Nessa partida, o mais difícil é sobreviver às ausências infligidas pelo correr das décadas. Aprendemos a suportar os peões que tombam aos montes, o cavalo abatido em pleno salto ou a torre derrubada ali na esquina. Mas outras lacunas nos ferem com gravidade e nos enfraquecem irremediavelmente. Perdemos nossos ícones primordiais e vamos à lona em câmera lenta, enquanto o adversário sorri do outro lado – afinal, ele tem todo o tempo do mundo à sua espera. Eu mesmo perdi um desses ícones de infância há bem pouco tempo, como já havia perdido outros em anos mais remotos. Percebemos, então, que o tabuleiro está ficando vazio, como uma terra devastada pela cinza das horas.

Mas não nos despedimos apenas de pessoas. Com elas, vão-se embora também as referências de um tempo em que a vida parecia mais simples e idílica, por mais difícil que fosse em realidade. Perdemos a inocência, e com ela as certezas e convicções inabaláveis. É  mais ou menos o que disse o espanhol Enrique Vila-Matas no livro Chet Baker Pensa na sua Arte: “Acaso a vida não era melhor quando não tínhamos a menor sombra de dúvida sobre quem éramos? Mas já é difícil que se possa voltar a ser um coração simples, sobretudo quando se conseguiu chegar a saber que o mundo inteiro é denso e estranho, tão estranho que, precisamente, o inalcançável se situa no nosso interior.”

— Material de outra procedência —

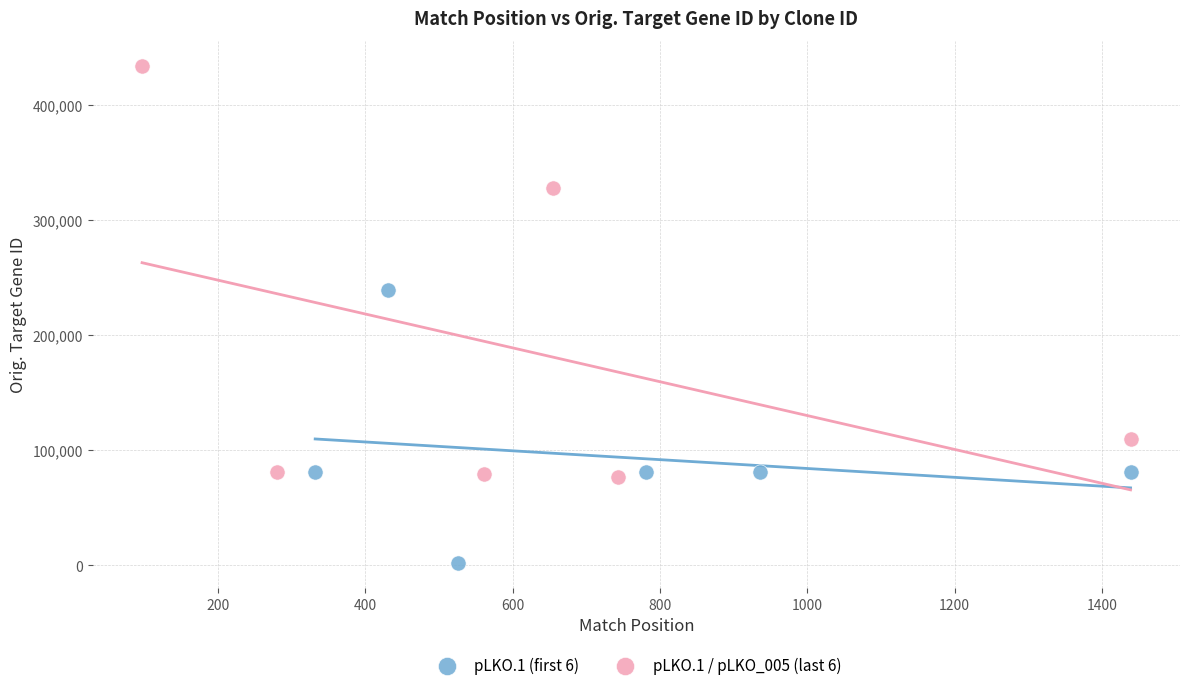

Which series has the widest spread of Y values?

pLKO.1 / pLKO_005 (last 6)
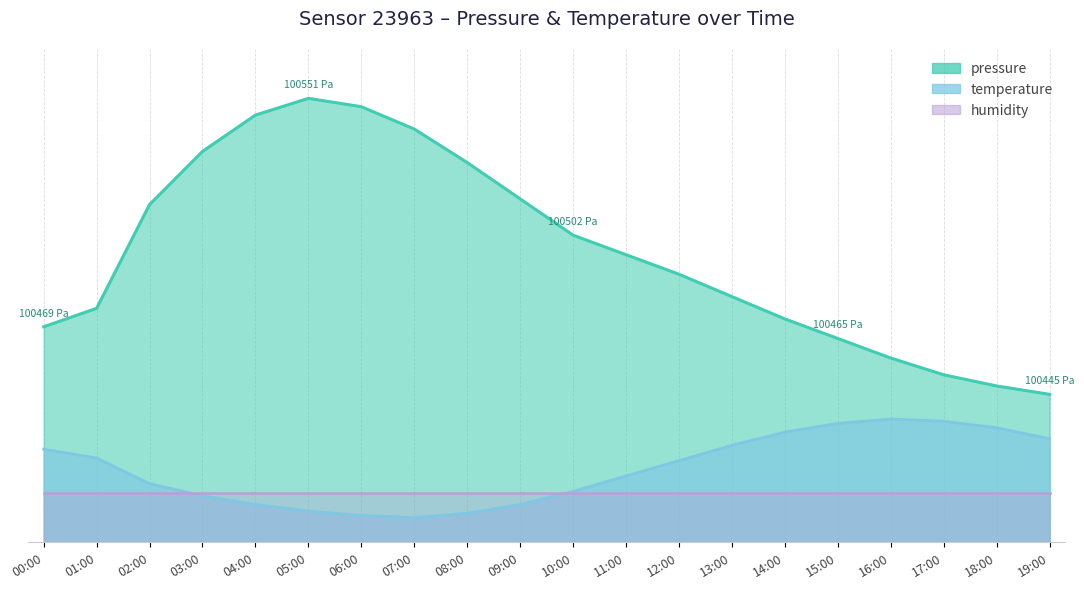

What is the label of the 17th point from the left?

16:00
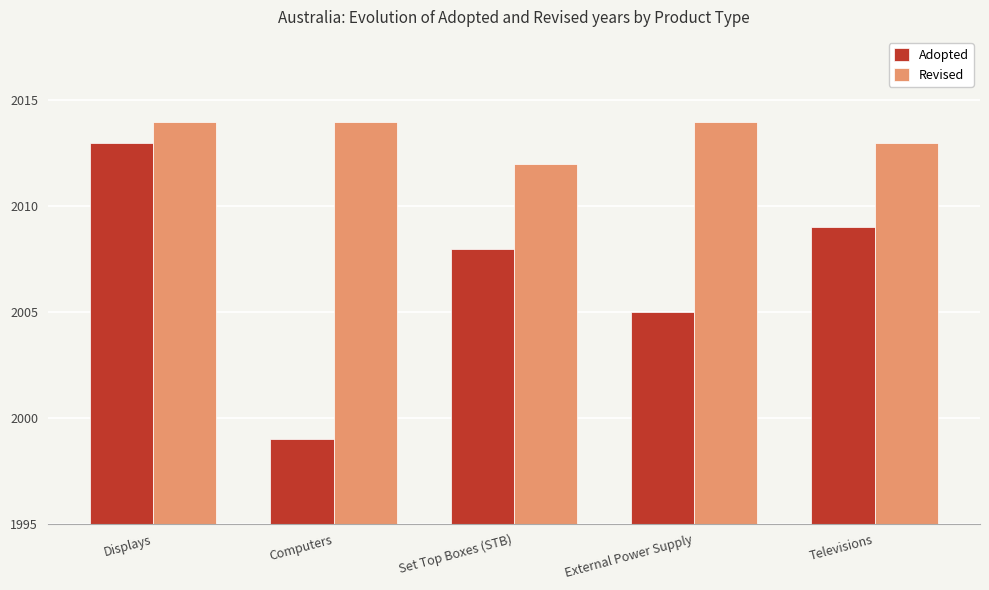

What is the maximum value shown in the chart?

2014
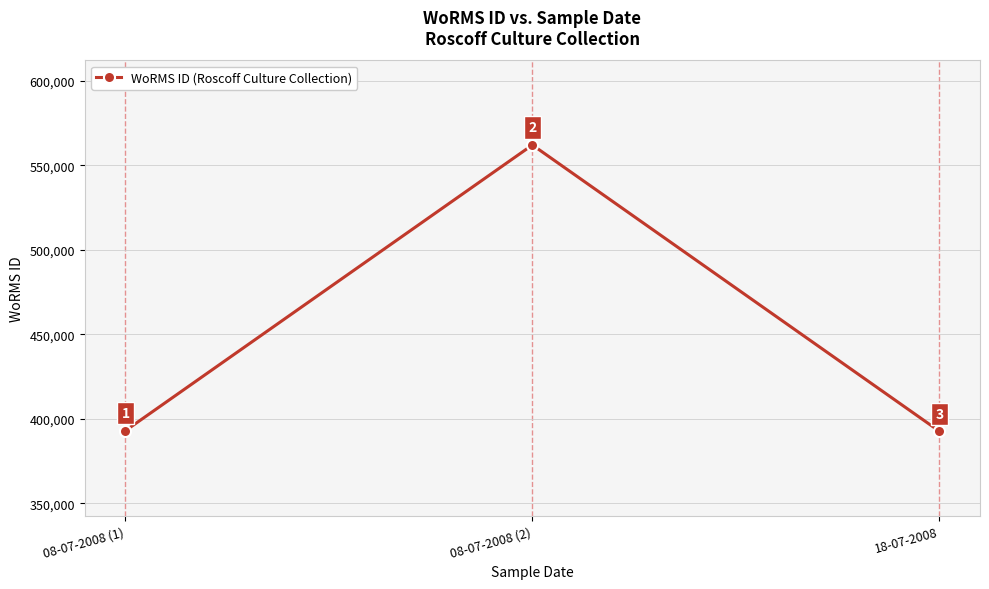

Reading left to right, extract all data points from this chart.

393075	562106	392750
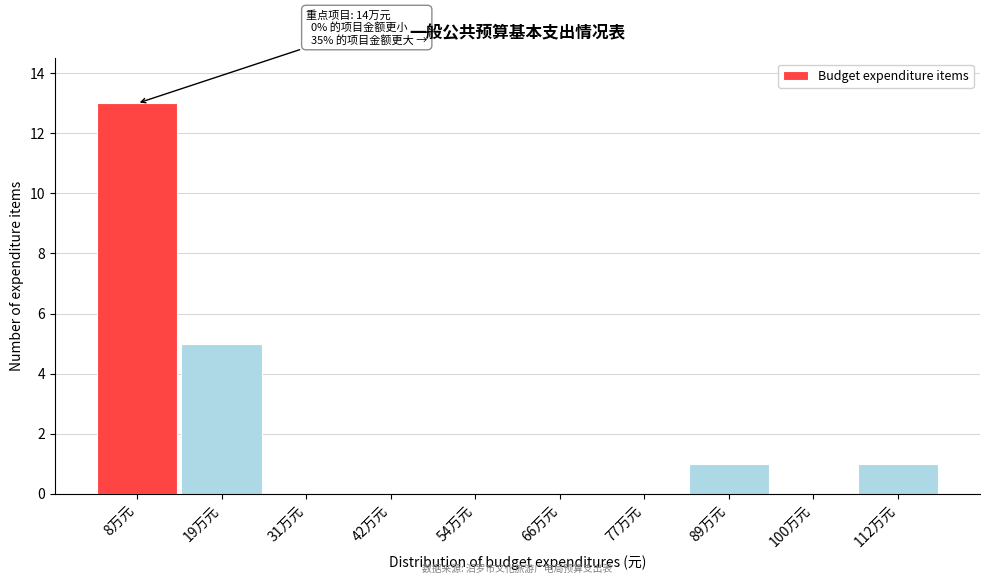

Reading left to right, what are all the values shown in this chart?

8万元=13	19万元=5	31万元=0	42万元=0	54万元=0	66万元=0	77万元=0	89万元=1	100万元=0	112万元=1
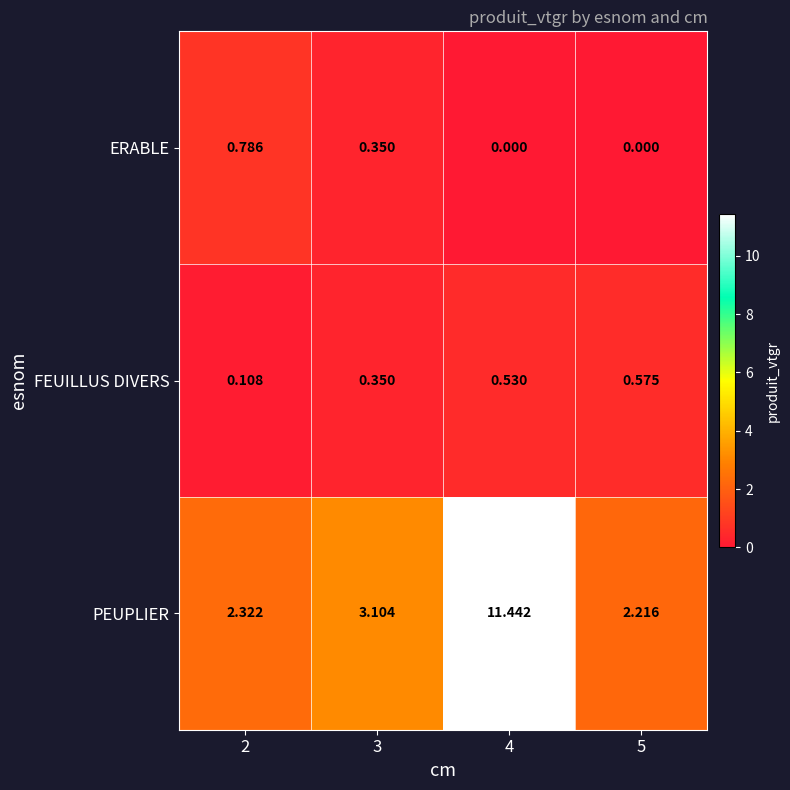

Which series has the largest total across all categories?

PEUPLIER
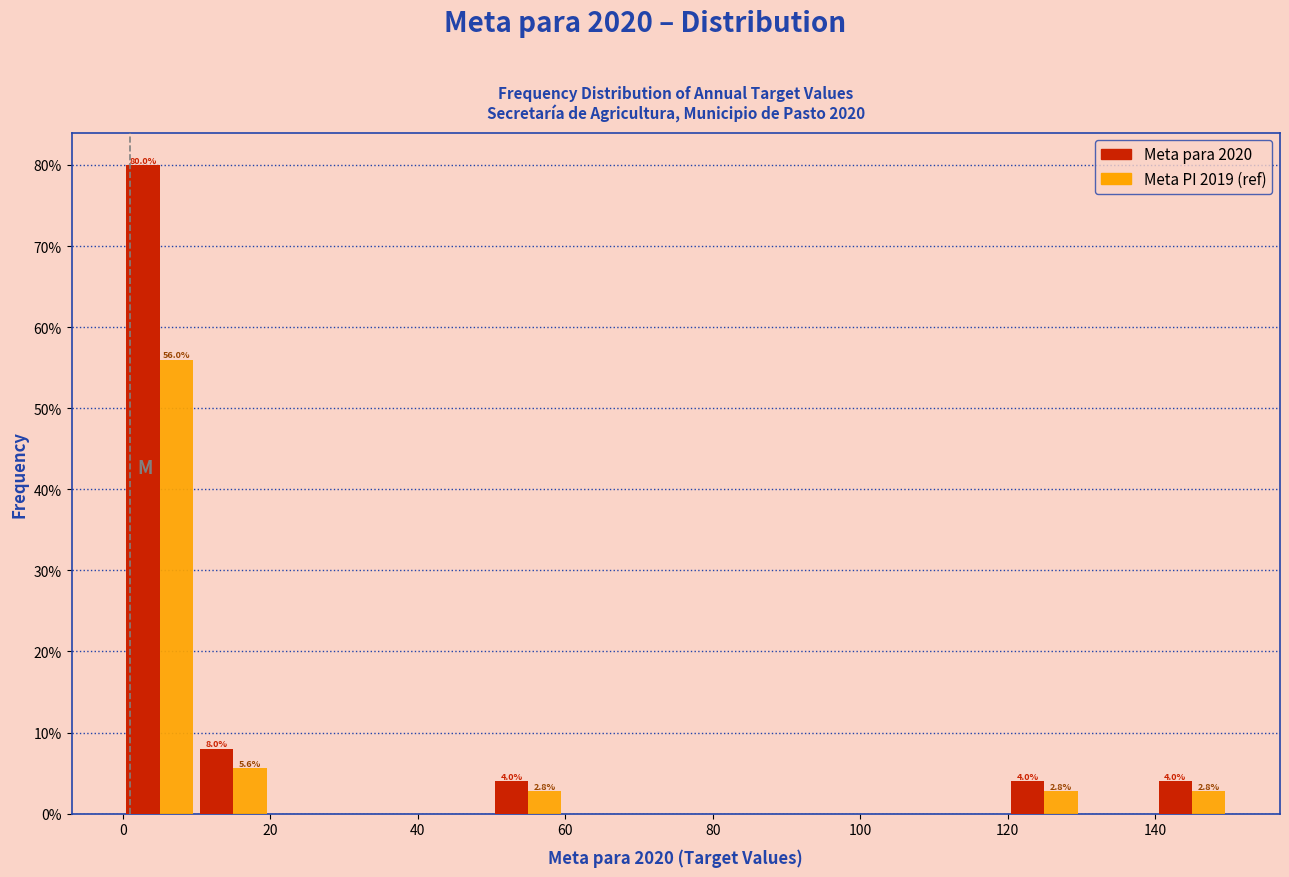

In the Meta para 2020 series, which range on the x-axis has the tallest bar?

0 to 10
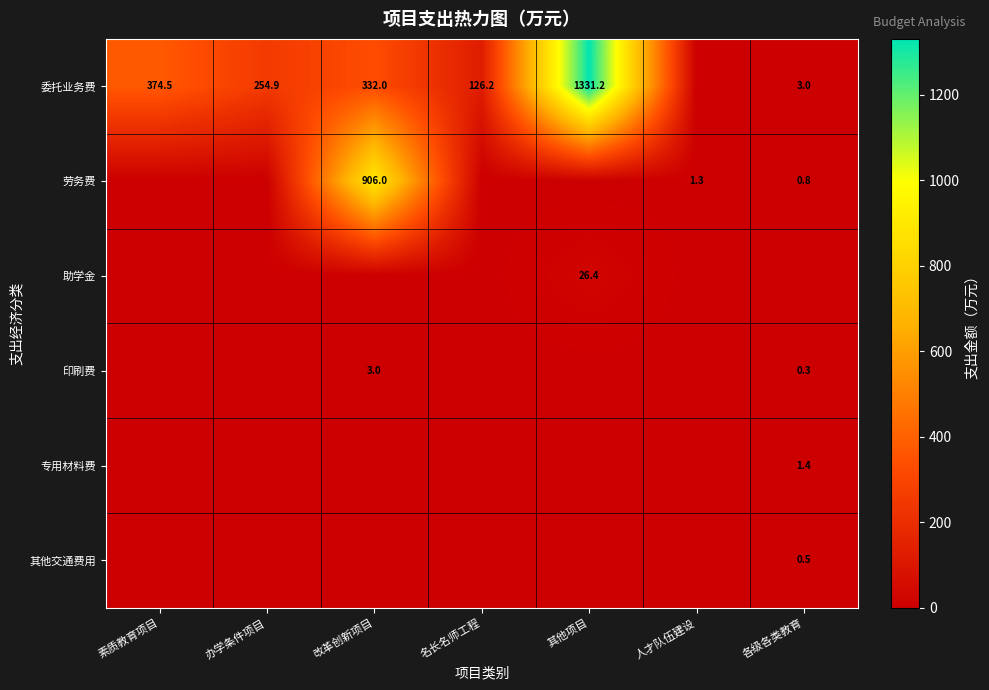

The 专用材料费 series shows 1.4 at 各级各类教育. True or false?

True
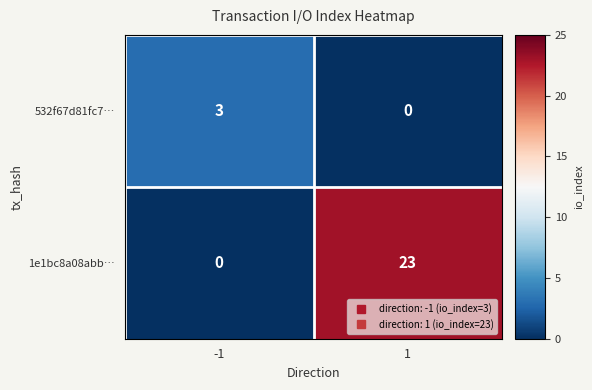

What value does the 532f67d81fc7… series have at -1?

3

Uma vez, entrevistei o poeta argentino Juan Gelman e ele me disse que uma infância feliz é a pátria mais invulnerável. Um território ao qual podemos voltar sempre que a realidade nos devora. Um reino de Nárnia para além do fundo do armário, onde voltamos a ser onipotentes. Sim, essa pátria permanece, apesar das quedas em sequência que o adversário nos obriga a vivenciar. Mas creio que uma parte dela, seja um muro ou um campanário, acaba se esfacelando com o passar do tempo e se convertendo em um misto de resignação e desespero. É quando descobrimos que o mundo é denso e estranho, como disse Vila-Matas, e somos incapazes de domá-lo.